A construção de seis barragens planejadas para os Andes pode ter efeitos “catastróficos” para a bacia amazônica, conclui relatório produzido por uma equipe internacional de cientistas. Segundo os pesquisadores, os modelos preveem uma redução dramática no fluxo de sedimentos ao longo de todo o rio, ameaçando a segurança alimentar de milhões de pessoas e a rica fauna da região da planície de inundação.
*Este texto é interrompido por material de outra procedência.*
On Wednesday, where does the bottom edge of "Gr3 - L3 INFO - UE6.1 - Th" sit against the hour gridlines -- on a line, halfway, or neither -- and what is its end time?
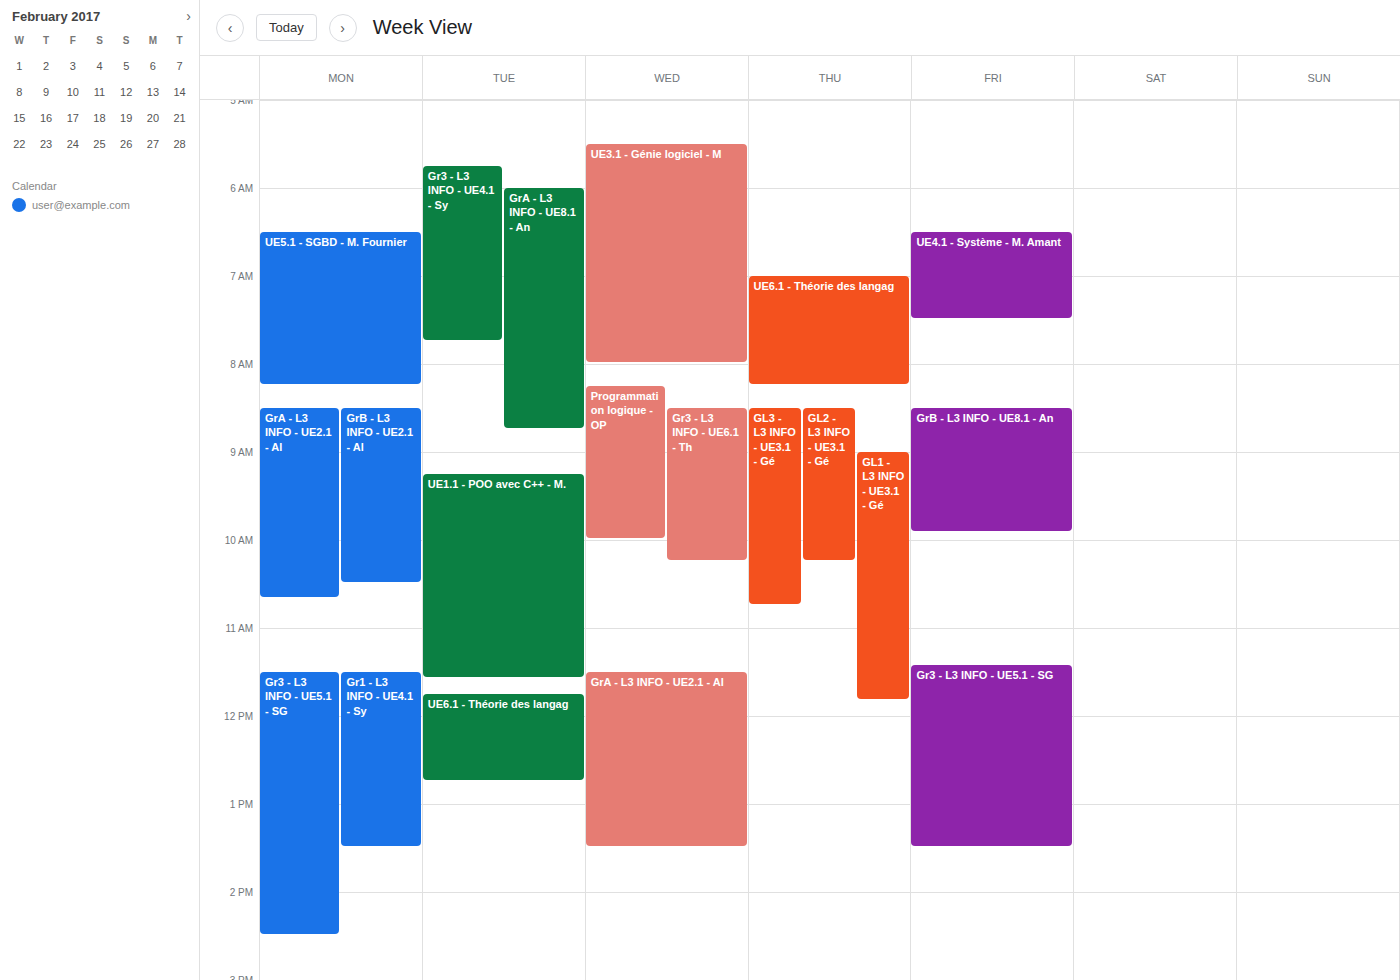
10:15 AM -- neither: a quarter of the way from the 10 AM line to the 11 AM line.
— A redução prevista de sedimentos e nutrientes além dos locais das barragens seria catastrófica para a vida selvagem da região, além das incontáveis comunidades que confiam no rio para a agricultura — alertou Bruce Forsberg, cientista do Instituto Nacional de Pesquisas da Amazônia e líder do estudo publicado na revista “Plos One”.

A região andina representa apenas 11% da bacia amazônica, mas fornece 93% dos sedimentos e a maior parte dos nutrientes carregados pelo sistema do Rio Amazonas. E a dinâmica desses sedimentos desempenha papel importante na formação geológica de toda a bacia, movendo areia, rochas, terra e nutrientes dos Andes até o delta.

O estudo avaliou o impacto potencial da construção das barragens Pongo de Manseriche, Inambari, TAM 40 e Pongo de Aguirre, no Peru; e Angosto del Bala e Rositas, na Bolívia. A estimativa é de redução de 894 milhões de toneladas/ano no fluxo de sedimentos além das barragens. Isso representa 69% de todos os sedimentos provenientes da região andina e 64% de todo o fornecimento de sedimentos do Rio Amazonas.

— A influência da bacia do Rio Amazonas — o maior e mais diverso ecossistema de água doce do mundo — é sentida literalmente por bilhões de pessoas em todo o mundo — disse Julie Kunen, vice-presidente da ONG WCS para as Américas. — O planejamento de construção de qualquer infraestrutura na região sensível das cabeceiras nos Andes devem considerar o impacto acumulado no ecossistema inteiro, especialmente nas populações de peixes que são vitais para a segurança alimentar da região.

PLANÍCIES DE INUNDAÇÃO PERMANENTEMENTE SECAS

E os efeitos dessa redução seriam dramáticos: canais ficarão mais profundos, reduzindo as inundações sazonais necessárias para levar sedimentos e nutrientes para as planícies e que conectam ambientes para a migração de peixes e pessoas. Segundo o estudo, o fornecimento de fósforo e nitrogênio para o sistema do Rio Amazonas seria reduzido em 51% e 23%, respectivamente, substâncias críticas para a agricultura e produção de peixes, principais fontes de alimentos para as comunidades ribeirinhas.

A redução no fluxo de fósforo vai reduzir a abundância de fitoplâncton e dos peixes que se alimentam dele, espécies que representam 40% da pesca comercial. A redução do nitrogênio vai diminuir a fertilidade do solo e a produtividade agrícola, exigindo maiores investimentos em fertilizantes químicos.

Além disso, os cientistas preveem que grande parte da planície de inundação ficaria permanentemente seca, causando impacto direto na fauna e na flora da região. Os pesquisadores alertam que, caso os planos de construção das barragens sigam adiante, agências governamentais e não-governamentais dos países envolvidos, incluindo o Brasil, devem atuar em colaboração para garantir que os benefícios para o desenvolvimento não ocorram em detrimento da integridade do ecossistema amazônico.

O governo do Peru decidiu temporariamente não construir grandes barragens hidrelétricas na Amazônia peruana.

— O estudo representa um chamado de alerta para que desenvolvimentistas e ecologistas trabalhem juntos cruzando fronteiras nacionais para encontrar soluções de mitigação dos impactos em escalas inimagináveis algumas décadas atrás — alertou Michael Goulding, cientista da WCS para a Amazônia.